Starting from the Alki Point Lighthouse, this lively urban beach runs for two-and-a-half miles north to Duwamish Head on Elliott Bay, with knockout views of Puget Sound and the Olympic Mountains. The beach is surprisingly wild, being so close to the city, and is often strewn with giant driftwood. By the turn of the twentieth-century, Alki Beach Park had become so popular that an electric street car was extended from downtown. (A raucous amusement park, completed in 1907 and modeled after Luna Park in Coney Island, had a brief life before burning to the ground in 1931.) Alki was the very first municipal saltwater beach on the west coast, and its c.1911 Bathhouse was the first of its kind. Don’t miss the beach’s very own riff on New York’s Statue of Liberty—at only six-feet-tall, it was commissioned by the Boy Scouts in the early 1950s.

How to Get There
From downtown Seattle it’s a ten-minute water taxi across the sound to Seacrest Park, followed by an easy stroll or bike ride to reach the beach, shops and restaurants. Alternatively, hop on a free minibus shuttle to get there faster (look for #775 which loops south through the Admiral District of West Seattle before reaching the lighthouse and turning north along the entire length of the beach).

The Crowd
Alki attracts all sorts—from tide pool-scavenging families with young kids, to energetic cyclists, runners, skateboarders and rollerbladers. On warm summer weekends you’ll often find music concerts, beach volleyball competitions, and the occasional historic car show (the Coast Guard also runs free tours of the lighthouse). Many come just to chill at a waterside café, sunbathers flock here on rare and precious sunny days, others rent stand-up paddleboards or kayaks. With the laid-back vibe of California’s Venice Beach married to the honky-tonk amusements of an East Coast classic, Alki really does deliver in spades (and buckets).

Grab a Bite
There’s an astonishingly varied assortment of excellent places to eat at Alki. Don’t miss a morning treat from Top Pot Doughnuts, a classic British lunch at Spud Fish & Chips, an afternoon bowl of soup from Duke’s Seafood & Chowder, a craft beer or two at the West Seattle Brewing Company, or maybe an early evening supper at Salty’s or Hawaiian-inspired sundowner at Marination Ma Kai, both near the Seacrest water taxi landing. If visiting on a Sunday, check out the West Seattle Farmers Market (10 a.m. to 2 p.m.) for a bounty of DIY local picnic fare.
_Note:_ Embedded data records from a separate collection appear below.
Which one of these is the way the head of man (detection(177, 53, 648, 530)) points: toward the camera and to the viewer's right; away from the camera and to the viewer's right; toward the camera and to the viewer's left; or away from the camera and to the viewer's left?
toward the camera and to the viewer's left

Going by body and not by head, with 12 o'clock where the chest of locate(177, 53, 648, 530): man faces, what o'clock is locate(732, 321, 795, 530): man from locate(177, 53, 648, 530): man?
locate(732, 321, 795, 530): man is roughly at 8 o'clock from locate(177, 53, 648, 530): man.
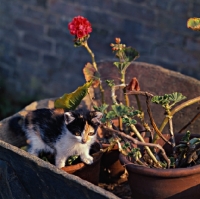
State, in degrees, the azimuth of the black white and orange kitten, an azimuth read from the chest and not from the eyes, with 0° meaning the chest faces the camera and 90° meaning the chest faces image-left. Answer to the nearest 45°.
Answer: approximately 315°

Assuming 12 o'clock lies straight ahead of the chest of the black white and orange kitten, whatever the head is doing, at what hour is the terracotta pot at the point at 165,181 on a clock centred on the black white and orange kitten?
The terracotta pot is roughly at 12 o'clock from the black white and orange kitten.
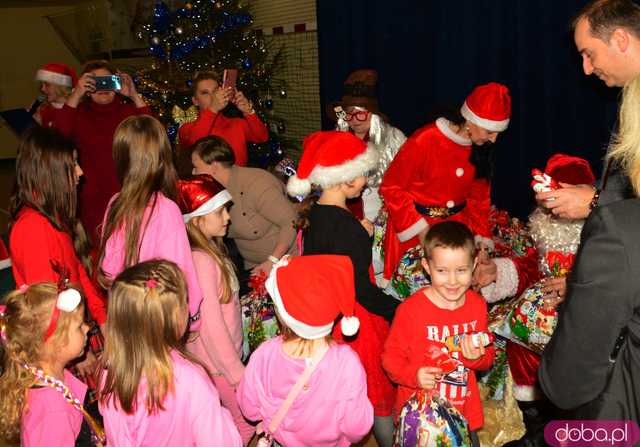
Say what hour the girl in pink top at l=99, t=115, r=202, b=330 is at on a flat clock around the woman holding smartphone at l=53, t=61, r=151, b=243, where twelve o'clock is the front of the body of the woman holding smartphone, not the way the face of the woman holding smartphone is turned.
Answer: The girl in pink top is roughly at 12 o'clock from the woman holding smartphone.

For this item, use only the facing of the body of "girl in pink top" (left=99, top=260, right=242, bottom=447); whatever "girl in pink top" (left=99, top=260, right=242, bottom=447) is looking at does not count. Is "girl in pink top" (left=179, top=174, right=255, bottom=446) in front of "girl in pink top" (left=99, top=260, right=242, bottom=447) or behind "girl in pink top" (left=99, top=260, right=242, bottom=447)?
in front

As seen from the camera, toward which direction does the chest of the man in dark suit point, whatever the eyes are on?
to the viewer's left

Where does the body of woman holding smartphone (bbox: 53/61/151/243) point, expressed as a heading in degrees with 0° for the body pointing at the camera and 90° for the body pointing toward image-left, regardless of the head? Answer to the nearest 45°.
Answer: approximately 0°

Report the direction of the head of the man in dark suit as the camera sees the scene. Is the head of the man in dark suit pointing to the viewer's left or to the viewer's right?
to the viewer's left

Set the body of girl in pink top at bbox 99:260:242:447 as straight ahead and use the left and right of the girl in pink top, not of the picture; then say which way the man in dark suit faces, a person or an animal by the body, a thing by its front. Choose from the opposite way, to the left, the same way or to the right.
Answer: to the left

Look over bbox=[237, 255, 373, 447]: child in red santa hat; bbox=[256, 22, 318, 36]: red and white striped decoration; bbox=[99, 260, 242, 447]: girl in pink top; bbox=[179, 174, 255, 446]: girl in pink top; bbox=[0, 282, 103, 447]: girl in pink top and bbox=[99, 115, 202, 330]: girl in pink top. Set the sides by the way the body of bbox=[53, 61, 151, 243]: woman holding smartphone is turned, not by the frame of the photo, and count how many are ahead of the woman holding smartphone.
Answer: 5

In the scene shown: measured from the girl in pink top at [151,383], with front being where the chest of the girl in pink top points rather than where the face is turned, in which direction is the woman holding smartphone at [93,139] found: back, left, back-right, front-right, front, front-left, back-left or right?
front-left

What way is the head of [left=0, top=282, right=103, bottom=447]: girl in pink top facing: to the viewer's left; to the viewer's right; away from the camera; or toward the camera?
to the viewer's right

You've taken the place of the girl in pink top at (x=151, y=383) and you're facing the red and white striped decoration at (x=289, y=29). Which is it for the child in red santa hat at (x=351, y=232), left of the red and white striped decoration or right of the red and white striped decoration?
right
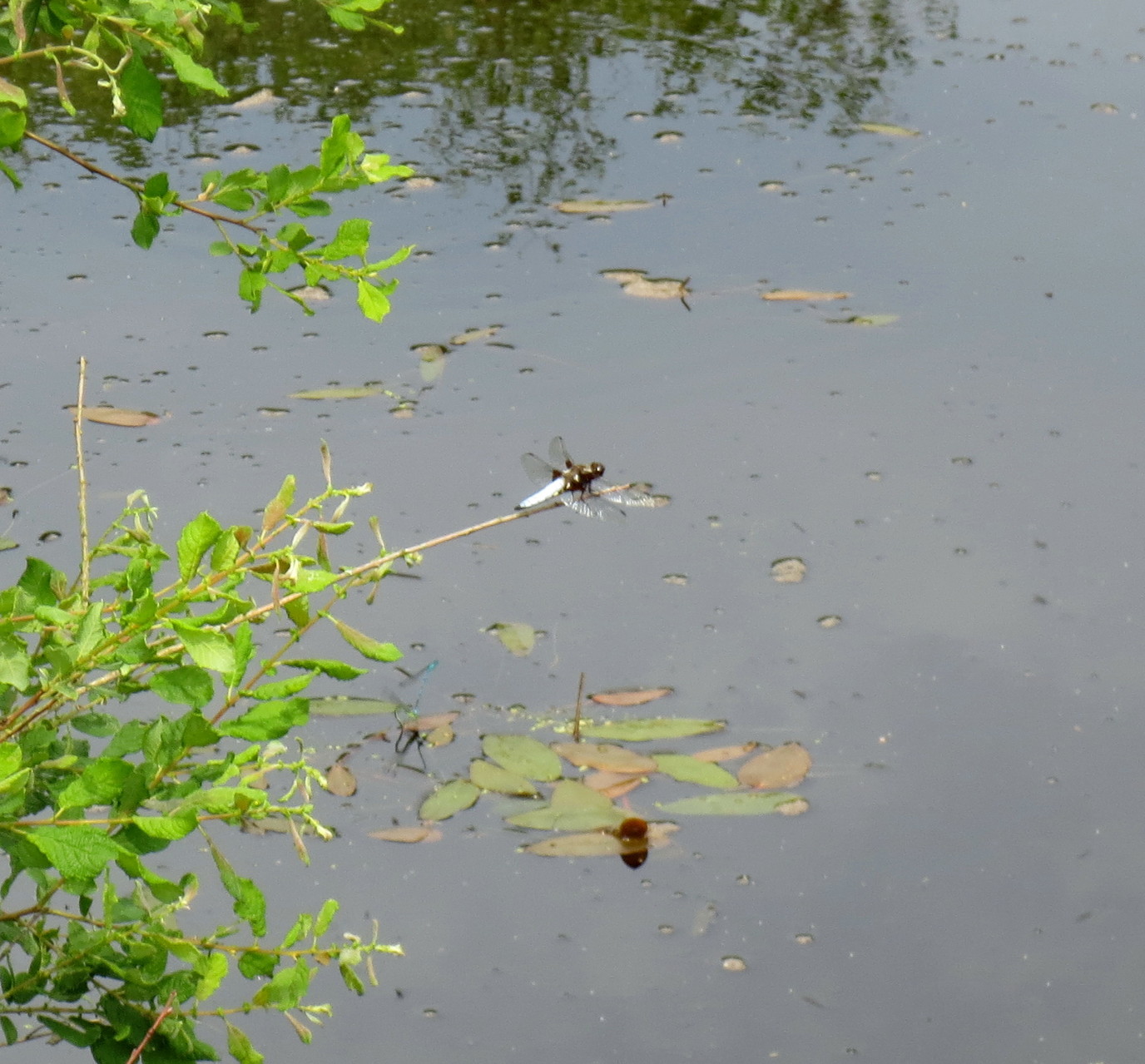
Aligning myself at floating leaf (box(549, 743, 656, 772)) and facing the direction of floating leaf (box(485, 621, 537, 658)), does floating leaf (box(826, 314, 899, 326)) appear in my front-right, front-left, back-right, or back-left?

Race Point Beach, Provincetown (© Getty)

Race Point Beach, Provincetown

Located on the northernmost tip of the Cape Cod National Seashore, Race Point is a big, sprawling beach with miles of soft sand, bike paths, and cold, rough waters. Aside from some spectacular landscape, the site is known for its eponymous lighthouse and Old Harbor Life Saving Station (open from 2-4 p.m.). The seasonal restrooms and showers don’t hurt either when you’re out there in the sun all day.

How to Get There
Okay, so it’s not quite an urban beach, but Bostonians will attest that the two-hour ferry ride from Boston Harbor is well worth it for the whale-watching alone (bonus: there’s a bar on board).

The Crowd
During the summer, the area is catered to more athletic beachgoers: swimmers who can handle the strong currents, surfers venturing past the protected areas, and cyclists taking advantage of the dune-side bike paths. But you’ll also find hardcore sunbathers here, as the beach’s northern-facing location gives way to day-long sunshine. Avoid the crowds during the spring months, when lucky visitors can get unobstructed views of breaching whales.

Grab a Bite
You won’t find any restaurants on the beach itself, but there is a slew of spots along the southern stretch of Route 6 (about three miles away from the beach). Try Fanizzi’s Restaurant or Mac’s Fish House for seafood, then The Squealing Pig for some late-night beers.